Kirby Yates took the next step in his comeback when the Angels moved his rehab assignment to Triple-A Salt Lake, the clearest sign yet that the veteran right-hander is approaching activation.
That promotion matters because Triple-A is the last proving ground before the majors, and the Angels are no longer just checking whether Yates can get hitters out in a controlled setting. They now want to see whether the 39-year-old can hold his velocity, repeat his command, recover cleanly between outings and handle the kind of leverage he was signed for in January. Yates, who has worked back from left knee inflammation, had already faced hitters for the first time on April 7 after landing on the injured list on March 22. He was placed on the 15-day IL retroactive to that date on March 24.
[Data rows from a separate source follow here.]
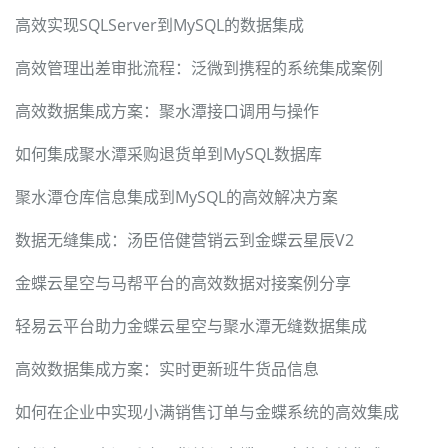
高效实现SQLServer到MySQL的数据集成
高效管理出差审批流程：泛微到携程的系统集成案例
高效数据集成方案：聚水潭接口调用与操作
如何集成聚水潭采购退货单到MySQL数据库
聚水潭仓库信息集成到MySQL的高效解决方案
数据无缝集成：汤臣倍健营销云到金蝶云星辰V2
金蝶云星空与马帮平台的高效数据对接案例分享
轻易云平台助力金蝶云星空与聚水潭无缝数据集成
高效数据集成方案：实时更新班牛货品信息
如何在企业中实现小满销售订单与金蝶系统的高效集成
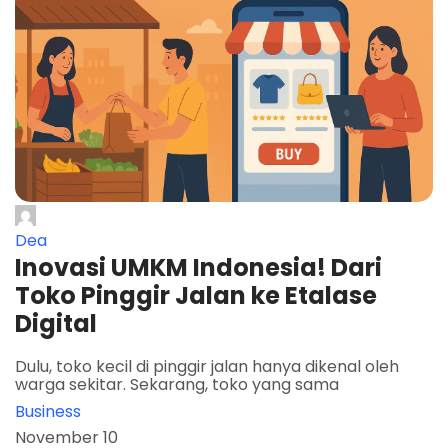
Dea
Inovasi UMKM Indonesia! Dari
Toko Pinggir Jalan ke Etalase
Digital
Dulu, toko kecil di pinggir jalan hanya dikenal oleh
warga sekitar. Sekarang, toko yang sama
Business
November 10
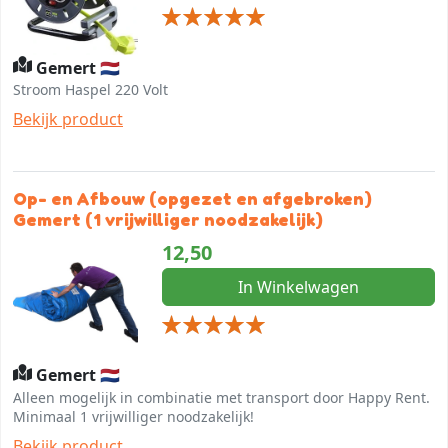
Gemert 🇳🇱
Stroom Haspel 220 Volt
Bekijk product
Op- en Afbouw (opgezet en afgebroken)
Gemert (1 vrijwilliger noodzakelijk)
12,50
In Winkelwagen
Gemert 🇳🇱
Alleen mogelijk in combinatie met transport door Happy Rent.
Minimaal 1 vrijwilliger noodzakelijk!
Bekijk product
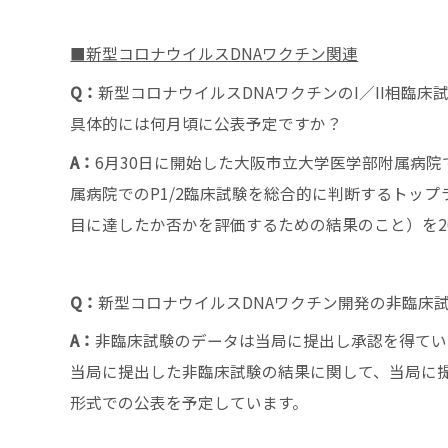
■新型コロナウイルスDNAワクチン関連
Q：
新型コロナウイルスDNAワクチンのI／II相臨
具体的には何月頃に公表予定ですか？
A：
6月30日に開始した大阪市立大学医学部附属病院で
属病院でのP1/2臨床試験を総合的に判断するトッ
目に達したか否かを評価するための結果のこと）を20
Q：
新型コロナウイルスDNAワクチン開発の非臨床
A：
非臨床試験のデータは当局に提出し承認を得ている
当局に提出した非臨床試験の結果に関して、当局に
形式での公表を予定しています。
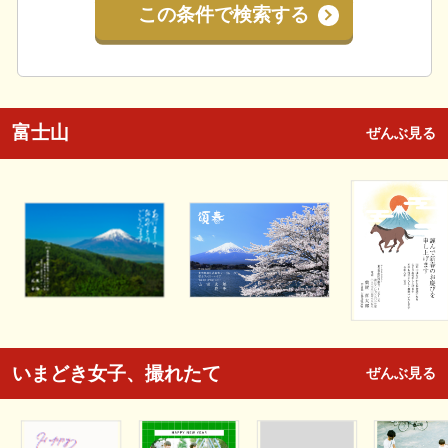
この条件で検索する
富士山
ぜんぶ見る
いまどき女子、撮れたて
ぜんぶ見る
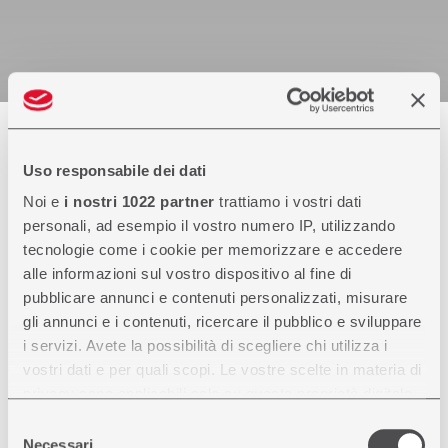
Uso responsabile dei dati
Noi e
i nostri 1022 partner
trattiamo i vostri dati
HAI BISOGNO DI INFORMAZIONI?
personali, ad esempio il vostro numero IP, utilizzando
CONTATTA IL NOSTRO ESPERTO
tecnologie come i cookie per memorizzare e accedere
alle informazioni sul vostro dispositivo al fine di
pubblicare annunci e contenuti personalizzati, misurare
gli annunci e i contenuti, ricercare il pubblico e sviluppare
i servizi. Avete la possibilità di scegliere chi utilizza i
vostri dati e per quali scopi. Le vostre scelte in materia di
privacy sono applicabili solo su questa proprietà digitale
in cui avete effettuato le vostre scelte. È possibile
Selezione
del
modificare o revocare il proprio consenso in qualsiasi
Necessari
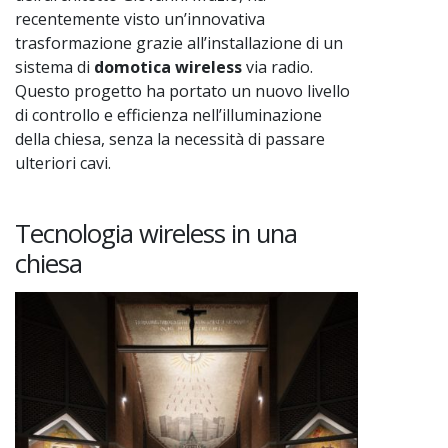
recentemente visto un’innovativa
trasformazione grazie all’installazione di un
sistema di
domotica wireless
via radio.
Questo progetto ha portato un nuovo livello
di controllo e efficienza nell’illuminazione
della chiesa, senza la necessità di passare
ulteriori cavi.
Tecnologia wireless in una
chiesa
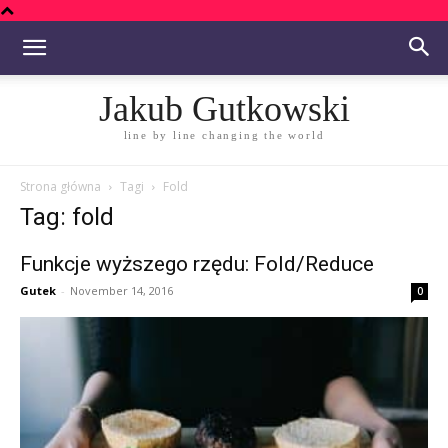
Jakub Gutkowski
line by line changing the world
Strona główna
Tagi
Fold
Tag: fold
Funkcje wyższego rzędu: Fold/Reduce
Gutek
-
November 14, 2016
0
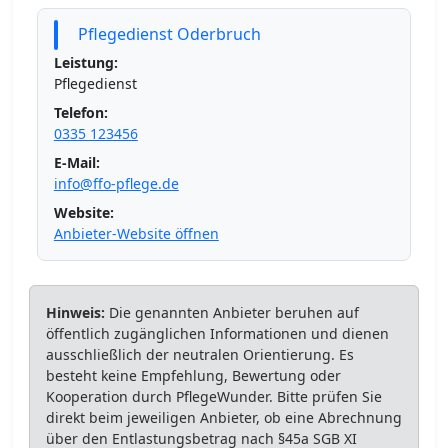
Pflegedienst Oderbruch
Leistung:
Pflegedienst
Telefon:
0335 123456
E-Mail:
info@ffo-pflege.de
Website:
Anbieter-Website öffnen
Hinweis:
Die genannten Anbieter beruhen auf
öffentlich zugänglichen Informationen und dienen
ausschließlich der neutralen Orientierung. Es
besteht keine Empfehlung, Bewertung oder
Kooperation durch PflegeWunder. Bitte prüfen Sie
direkt beim jeweiligen Anbieter, ob eine Abrechnung
über den Entlastungsbetrag nach §45a SGB XI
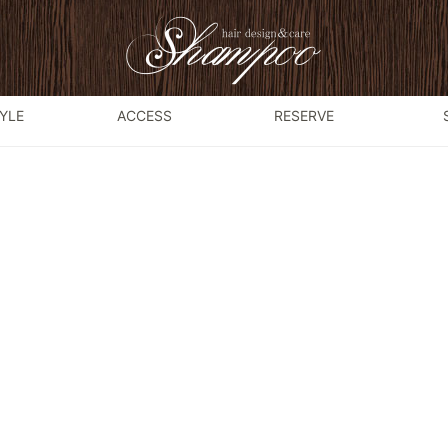
YLE
ACCESS
RESERVE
The move to Salt Lake comes after Yates opened his rehab stint at Single-A Rancho Cucamonga on April 17 and allowed one run in one inning. That outing was enough to move him up the ladder, and it fits the timeline MLB.com initially laid out with a late-April return. For the Angels, that means the bullpen piece they targeted as a late-inning option is close to returning to a major-league staff that has spent much of the spring dealing with injuries and turnover.
Yates was one of the Angels’ most notable offseason bullpen additions, joining on a one-year, $5 million contract on Jan. 7. The club also brought in Jordan Romano and Drew Pomeranz as part of a broader relief overhaul, with Yates viewed as one of the veterans capable of handling high-leverage innings in Anaheim. At his best, he is more than a placeholder arm; he is a bridge to the ninth inning, and a potential answer in the kind of tight games that have exposed the Angels’ lack of depth.
His track record explains the urgency. Yates’ Minor League Baseball career page lists 472 games, 30 wins, 24 losses, a 3.36 ERA and 98 saves. That resume is why the Angels moved quickly to sign him and why every rehab step now carries added weight. If Salt Lake shows the fastball is back, the knee is sound and the command is sharp, Yates could soon give Los Angeles a proven late-inning option just as the bullpen needs one most.